Anti-obesity effects of Bifidobacterium lactis YGMCC2013 by promoting adipocyte thermogenesis and beige remodelling in association with gut microbiota

Abstract

Obesity, a global public health challenge, is closely associated with gut microbiota alterations. Probiotics have the potential to prevent obesity, but their effectiveness can vary depending on the specific strain. This study focused on evaluating the anti-obesity and probiotic properties of four Bifidobacterium species isolated from healthy Chinese individuals in vitro. The findings indicated that Bifidobacterium lactis YGMCC2013 showed notable cholesterol assimilation ability, bile salt hydrolase activity, gastrointestinal tolerance, cellular adhesion, and production of short-chain fatty acids.

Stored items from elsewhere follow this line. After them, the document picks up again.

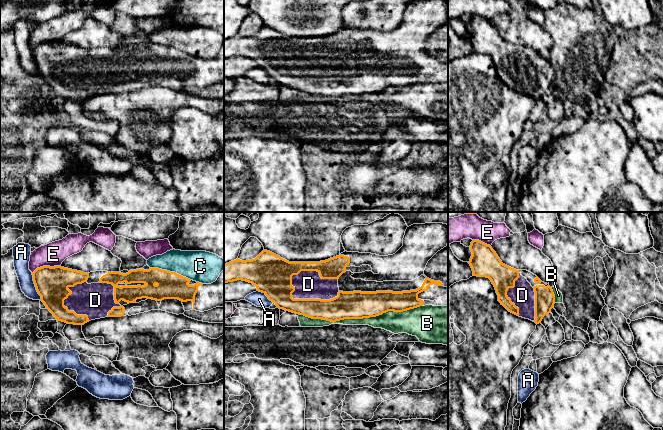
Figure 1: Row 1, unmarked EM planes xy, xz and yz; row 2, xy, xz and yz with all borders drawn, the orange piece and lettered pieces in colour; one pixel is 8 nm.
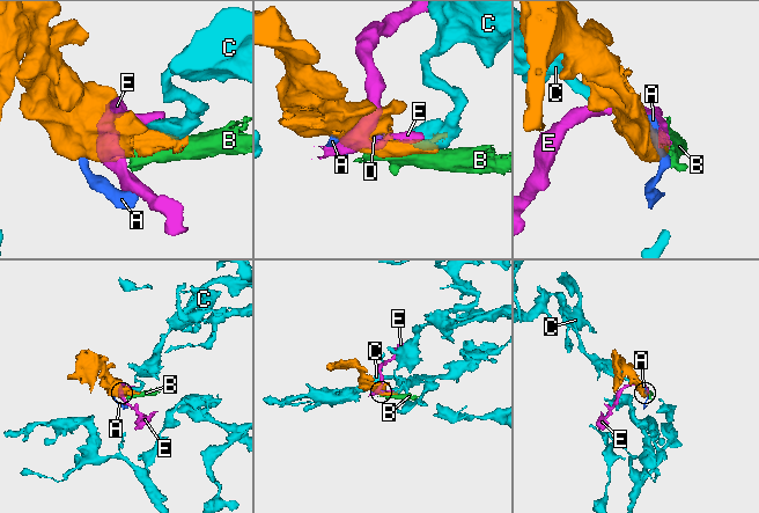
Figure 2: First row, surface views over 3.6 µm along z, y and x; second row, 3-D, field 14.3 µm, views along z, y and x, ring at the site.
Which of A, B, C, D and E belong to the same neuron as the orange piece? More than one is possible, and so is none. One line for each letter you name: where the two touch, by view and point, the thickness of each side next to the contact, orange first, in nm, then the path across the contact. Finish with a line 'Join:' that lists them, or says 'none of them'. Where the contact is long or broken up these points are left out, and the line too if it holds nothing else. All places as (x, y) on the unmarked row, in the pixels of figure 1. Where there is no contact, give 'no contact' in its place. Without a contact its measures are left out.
D: xz (306, 75) | 220/220 nm
Join: D

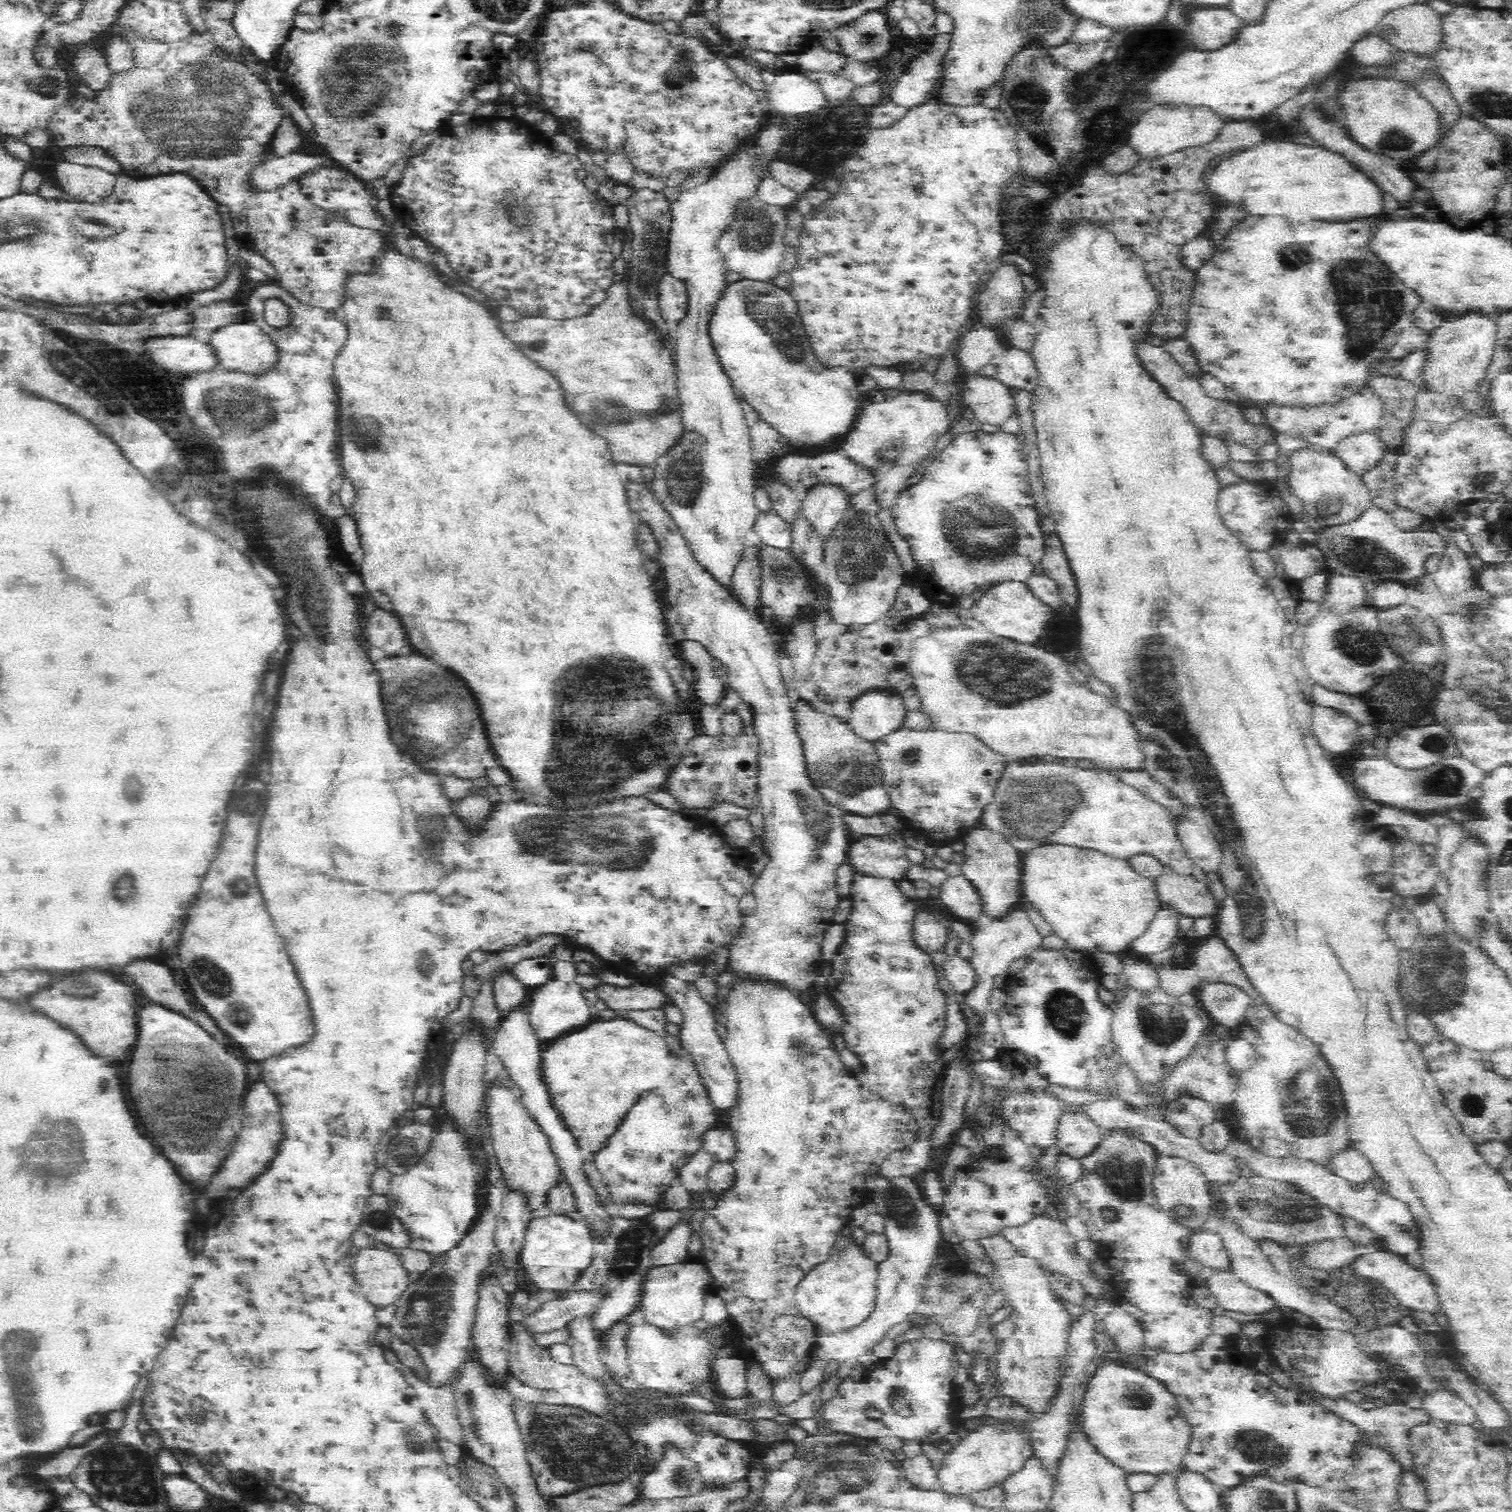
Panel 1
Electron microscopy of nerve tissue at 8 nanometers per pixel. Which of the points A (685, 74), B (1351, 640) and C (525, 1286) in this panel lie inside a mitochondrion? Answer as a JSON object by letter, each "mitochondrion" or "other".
{"A":"mitochondrion","B":"mitochondrion","C":"other"}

The anti-obesity effect of YGMCC2013 was then assessed in mice fed a high-fat diet. The results demonstrated that YGMCC2013 reduced body and liver weight, adipose tissue hypertrophy and inflammation, and influenced specific microbial genera associated with adipose tissue characteristics. Notably, the study observed associations between certain microbial genera and different types of adipose tissue, indicating that YGMCC2013 may impact the balance and function of adipose tissue through its effects on the gut microbiota. Furthermore, YGMCC2013 enhanced the thermogenic capacity of brown and beige adipocytes, and improved the structure and function of the gut microbiota. These improvements were reflected by an increase in short-chain fatty acids produced by beneficial bacteria in the intestine, and the activation of metabolic pathways related to energy and carbohydrate metabolism. Moreover, YGMCC2013 modulated the expression of il-27 and tgr5 signaling pathways in adipose tissue, which might be involved in regulating adipose tissue inflammation and energy expenditure, respectively. These findings collectively demonstrate that YGMCC2013 has potential as a probiotic candidate for preventing obesity and improving metabolic health by influencing the gut-adipose tissue axis.